*** Opening of Material for this exercise ***
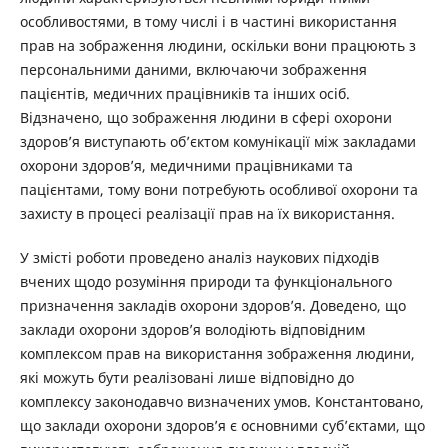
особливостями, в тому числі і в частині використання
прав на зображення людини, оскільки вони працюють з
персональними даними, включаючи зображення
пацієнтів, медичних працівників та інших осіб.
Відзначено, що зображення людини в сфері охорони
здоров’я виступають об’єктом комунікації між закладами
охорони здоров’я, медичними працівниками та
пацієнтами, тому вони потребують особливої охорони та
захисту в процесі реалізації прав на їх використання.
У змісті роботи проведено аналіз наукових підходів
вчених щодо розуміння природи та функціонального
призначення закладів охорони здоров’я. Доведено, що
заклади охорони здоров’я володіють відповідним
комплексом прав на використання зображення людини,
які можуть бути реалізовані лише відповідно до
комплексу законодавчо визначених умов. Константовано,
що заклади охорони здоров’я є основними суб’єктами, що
*** Close of Material for this exercise ***
» **Exercise description**
The lines in the entries above that carry the word "заклади" must be copied.

» **Your response**
заклади охорони здоров’я володіють відповідним
що заклади охорони здоров’я є основними суб’єктами, що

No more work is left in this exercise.